> Your instructions
Give the entries again in full. Nothing may be altered.

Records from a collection
------------------------------------------------

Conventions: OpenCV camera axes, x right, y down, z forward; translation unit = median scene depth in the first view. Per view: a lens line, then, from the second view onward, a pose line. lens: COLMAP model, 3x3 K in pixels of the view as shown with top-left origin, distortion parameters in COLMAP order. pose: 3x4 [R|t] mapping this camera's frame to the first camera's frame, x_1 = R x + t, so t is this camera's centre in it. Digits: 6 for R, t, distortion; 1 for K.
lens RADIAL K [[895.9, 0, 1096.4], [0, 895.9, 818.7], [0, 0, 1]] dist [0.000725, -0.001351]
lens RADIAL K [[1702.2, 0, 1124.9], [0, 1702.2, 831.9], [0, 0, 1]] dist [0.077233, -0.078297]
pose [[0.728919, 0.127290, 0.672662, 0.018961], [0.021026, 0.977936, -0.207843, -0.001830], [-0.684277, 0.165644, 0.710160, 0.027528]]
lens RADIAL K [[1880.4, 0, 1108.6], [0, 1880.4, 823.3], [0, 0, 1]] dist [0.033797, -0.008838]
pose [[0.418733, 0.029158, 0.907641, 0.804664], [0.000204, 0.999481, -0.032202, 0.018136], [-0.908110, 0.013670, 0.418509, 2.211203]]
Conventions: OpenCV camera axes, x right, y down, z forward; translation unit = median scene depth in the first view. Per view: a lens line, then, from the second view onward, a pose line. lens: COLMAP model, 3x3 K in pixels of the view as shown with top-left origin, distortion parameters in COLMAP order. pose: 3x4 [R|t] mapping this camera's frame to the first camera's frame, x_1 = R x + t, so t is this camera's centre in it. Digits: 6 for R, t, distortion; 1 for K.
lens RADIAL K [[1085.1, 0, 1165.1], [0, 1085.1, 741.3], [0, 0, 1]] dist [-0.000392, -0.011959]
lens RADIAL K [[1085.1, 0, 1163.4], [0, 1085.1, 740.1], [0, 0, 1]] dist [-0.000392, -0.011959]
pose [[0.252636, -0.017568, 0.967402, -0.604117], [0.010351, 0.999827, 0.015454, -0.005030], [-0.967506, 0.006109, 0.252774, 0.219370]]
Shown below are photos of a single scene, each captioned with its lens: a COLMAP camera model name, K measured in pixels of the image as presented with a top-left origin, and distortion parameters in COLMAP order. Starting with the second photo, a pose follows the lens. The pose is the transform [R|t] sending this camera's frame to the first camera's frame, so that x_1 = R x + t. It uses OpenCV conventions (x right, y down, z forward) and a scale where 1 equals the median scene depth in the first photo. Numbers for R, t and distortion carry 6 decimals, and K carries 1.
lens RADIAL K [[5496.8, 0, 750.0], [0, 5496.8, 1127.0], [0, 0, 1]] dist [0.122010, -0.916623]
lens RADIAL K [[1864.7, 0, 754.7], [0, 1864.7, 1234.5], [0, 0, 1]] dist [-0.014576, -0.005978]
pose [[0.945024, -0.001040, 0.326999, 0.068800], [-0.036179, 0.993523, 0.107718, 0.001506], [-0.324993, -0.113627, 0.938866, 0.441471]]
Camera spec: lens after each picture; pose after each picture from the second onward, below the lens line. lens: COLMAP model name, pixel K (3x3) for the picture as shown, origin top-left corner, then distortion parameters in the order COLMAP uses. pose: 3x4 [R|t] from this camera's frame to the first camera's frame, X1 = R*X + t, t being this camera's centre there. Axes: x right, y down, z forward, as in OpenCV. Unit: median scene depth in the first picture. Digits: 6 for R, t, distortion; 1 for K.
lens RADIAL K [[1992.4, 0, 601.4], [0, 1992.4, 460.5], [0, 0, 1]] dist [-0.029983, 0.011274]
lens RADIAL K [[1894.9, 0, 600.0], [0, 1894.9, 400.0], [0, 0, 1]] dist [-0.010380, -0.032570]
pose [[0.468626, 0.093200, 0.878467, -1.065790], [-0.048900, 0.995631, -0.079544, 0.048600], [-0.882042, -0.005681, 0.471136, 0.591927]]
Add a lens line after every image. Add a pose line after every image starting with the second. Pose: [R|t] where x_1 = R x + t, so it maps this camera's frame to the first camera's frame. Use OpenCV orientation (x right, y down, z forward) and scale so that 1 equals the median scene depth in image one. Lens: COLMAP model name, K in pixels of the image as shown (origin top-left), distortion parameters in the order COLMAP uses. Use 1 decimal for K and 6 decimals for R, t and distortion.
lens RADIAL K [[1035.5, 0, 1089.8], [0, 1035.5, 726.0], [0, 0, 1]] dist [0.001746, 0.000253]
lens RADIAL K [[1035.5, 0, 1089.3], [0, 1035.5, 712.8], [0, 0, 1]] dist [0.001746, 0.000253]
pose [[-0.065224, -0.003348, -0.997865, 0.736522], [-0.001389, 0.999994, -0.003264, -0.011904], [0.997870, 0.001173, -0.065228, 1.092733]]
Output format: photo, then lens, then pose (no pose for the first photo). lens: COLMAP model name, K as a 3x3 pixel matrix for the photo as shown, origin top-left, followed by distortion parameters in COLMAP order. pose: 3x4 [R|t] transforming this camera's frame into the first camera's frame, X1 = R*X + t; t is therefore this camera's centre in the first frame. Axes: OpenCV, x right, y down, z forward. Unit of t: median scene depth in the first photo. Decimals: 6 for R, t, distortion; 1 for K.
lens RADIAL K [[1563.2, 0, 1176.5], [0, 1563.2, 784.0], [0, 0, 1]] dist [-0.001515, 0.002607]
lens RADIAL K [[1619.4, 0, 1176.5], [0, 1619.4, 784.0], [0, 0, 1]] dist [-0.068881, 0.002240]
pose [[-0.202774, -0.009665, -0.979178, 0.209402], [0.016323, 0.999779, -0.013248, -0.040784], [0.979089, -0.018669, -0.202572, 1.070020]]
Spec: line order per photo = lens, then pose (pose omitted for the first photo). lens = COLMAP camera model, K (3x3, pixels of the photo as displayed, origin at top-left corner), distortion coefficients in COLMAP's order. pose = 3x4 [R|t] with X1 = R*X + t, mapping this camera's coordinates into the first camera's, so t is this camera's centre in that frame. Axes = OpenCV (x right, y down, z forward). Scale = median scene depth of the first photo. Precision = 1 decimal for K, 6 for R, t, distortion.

------------------------------------------------

> Finished task
Conventions: OpenCV camera axes, x right, y down, z forward; translation unit = median scene depth in the first view. Per view: a lens line, then, from the second view onward, a pose line. lens: COLMAP model, 3x3 K in pixels of the view as shown with top-left origin, distortion parameters in COLMAP order. pose: 3x4 [R|t] mapping this camera's frame to the first camera's frame, x_1 = R x + t, so t is this camera's centre in it. Digits: 6 for R, t, distortion; 1 for K.
lens RADIAL K [[895.9, 0, 1096.4], [0, 895.9, 818.7], [0, 0, 1]] dist [0.000725, -0.001351]
lens RADIAL K [[1702.2, 0, 1124.9], [0, 1702.2, 831.9], [0, 0, 1]] dist [0.077233, -0.078297]
pose [[0.728919, 0.127290, 0.672662, 0.018961], [0.021026, 0.977936, -0.207843, -0.001830], [-0.684277, 0.165644, 0.710160, 0.027528]]
lens RADIAL K [[1880.4, 0, 1108.6], [0, 1880.4, 823.3], [0, 0, 1]] dist [0.033797, -0.008838]
pose [[0.418733, 0.029158, 0.907641, 0.804664], [0.000204, 0.999481, -0.032202, 0.018136], [-0.908110, 0.013670, 0.418509, 2.211203]]
Conventions: OpenCV camera axes, x right, y down, z forward; translation unit = median scene depth in the first view. Per view: a lens line, then, from the second view onward, a pose line. lens: COLMAP model, 3x3 K in pixels of the view as shown with top-left origin, distortion parameters in COLMAP order. pose: 3x4 [R|t] mapping this camera's frame to the first camera's frame, x_1 = R x + t, so t is this camera's centre in it. Digits: 6 for R, t, distortion; 1 for K.
lens RADIAL K [[1085.1, 0, 1165.1], [0, 1085.1, 741.3], [0, 0, 1]] dist [-0.000392, -0.011959]
lens RADIAL K [[1085.1, 0, 1163.4], [0, 1085.1, 740.1], [0, 0, 1]] dist [-0.000392, -0.011959]
pose [[0.252636, -0.017568, 0.967402, -0.604117], [0.010351, 0.999827, 0.015454, -0.005030], [-0.967506, 0.006109, 0.252774, 0.219370]]
Shown below are photos of a single scene, each captioned with its lens: a COLMAP camera model name, K measured in pixels of the image as presented with a top-left origin, and distortion parameters in COLMAP order. Starting with the second photo, a pose follows the lens. The pose is the transform [R|t] sending this camera's frame to the first camera's frame, so that x_1 = R x + t. It uses OpenCV conventions (x right, y down, z forward) and a scale where 1 equals the median scene depth in the first photo. Numbers for R, t and distortion carry 6 decimals, and K carries 1.
lens RADIAL K [[5496.8, 0, 750.0], [0, 5496.8, 1127.0], [0, 0, 1]] dist [0.122010, -0.916623]
lens RADIAL K [[1864.7, 0, 754.7], [0, 1864.7, 1234.5], [0, 0, 1]] dist [-0.014576, -0.005978]
pose [[0.945024, -0.001040, 0.326999, 0.068800], [-0.036179, 0.993523, 0.107718, 0.001506], [-0.324993, -0.113627, 0.938866, 0.441471]]
Camera spec: lens after each picture; pose after each picture from the second onward, below the lens line. lens: COLMAP model name, pixel K (3x3) for the picture as shown, origin top-left corner, then distortion parameters in the order COLMAP uses. pose: 3x4 [R|t] from this camera's frame to the first camera's frame, X1 = R*X + t, t being this camera's centre there. Axes: x right, y down, z forward, as in OpenCV. Unit: median scene depth in the first picture. Digits: 6 for R, t, distortion; 1 for K.
lens RADIAL K [[1992.4, 0, 601.4], [0, 1992.4, 460.5], [0, 0, 1]] dist [-0.029983, 0.011274]
lens RADIAL K [[1894.9, 0, 600.0], [0, 1894.9, 400.0], [0, 0, 1]] dist [-0.010380, -0.032570]
pose [[0.468626, 0.093200, 0.878467, -1.065790], [-0.048900, 0.995631, -0.079544, 0.048600], [-0.882042, -0.005681, 0.471136, 0.591927]]
Add a lens line after every image. Add a pose line after every image starting with the second. Pose: [R|t] where x_1 = R x + t, so it maps this camera's frame to the first camera's frame. Use OpenCV orientation (x right, y down, z forward) and scale so that 1 equals the median scene depth in image one. Lens: COLMAP model name, K in pixels of the image as shown (origin top-left), distortion parameters in the order COLMAP uses. Use 1 decimal for K and 6 decimals for R, t and distortion.
lens RADIAL K [[1035.5, 0, 1089.8], [0, 1035.5, 726.0], [0, 0, 1]] dist [0.001746, 0.000253]
lens RADIAL K [[1035.5, 0, 1089.3], [0, 1035.5, 712.8], [0, 0, 1]] dist [0.001746, 0.000253]
pose [[-0.065224, -0.003348, -0.997865, 0.736522], [-0.001389, 0.999994, -0.003264, -0.011904], [0.997870, 0.001173, -0.065228, 1.092733]]
Output format: photo, then lens, then pose (no pose for the first photo). lens: COLMAP model name, K as a 3x3 pixel matrix for the photo as shown, origin top-left, followed by distortion parameters in COLMAP order. pose: 3x4 [R|t] transforming this camera's frame into the first camera's frame, X1 = R*X + t; t is therefore this camera's centre in the first frame. Axes: OpenCV, x right, y down, z forward. Unit of t: median scene depth in the first photo. Decimals: 6 for R, t, distortion; 1 for K.
lens RADIAL K [[1563.2, 0, 1176.5], [0, 1563.2, 784.0], [0, 0, 1]] dist [-0.001515, 0.002607]
lens RADIAL K [[1619.4, 0, 1176.5], [0, 1619.4, 784.0], [0, 0, 1]] dist [-0.068881, 0.002240]
pose [[-0.202774, -0.009665, -0.979178, 0.209402], [0.016323, 0.999779, -0.013248, -0.040784], [0.979089, -0.018669, -0.202572, 1.070020]]
Spec: line order per photo = lens, then pose (pose omitted for the first photo). lens = COLMAP camera model, K (3x3, pixels of the photo as displayed, origin at top-left corner), distortion coefficients in COLMAP's order. pose = 3x4 [R|t] with X1 = R*X + t, mapping this camera's coordinates into the first camera's, so t is this camera's centre in that frame. Axes = OpenCV (x right, y down, z forward). Scale = median scene depth of the first photo. Precision = 1 decimal for K, 6 for R, t, distortion.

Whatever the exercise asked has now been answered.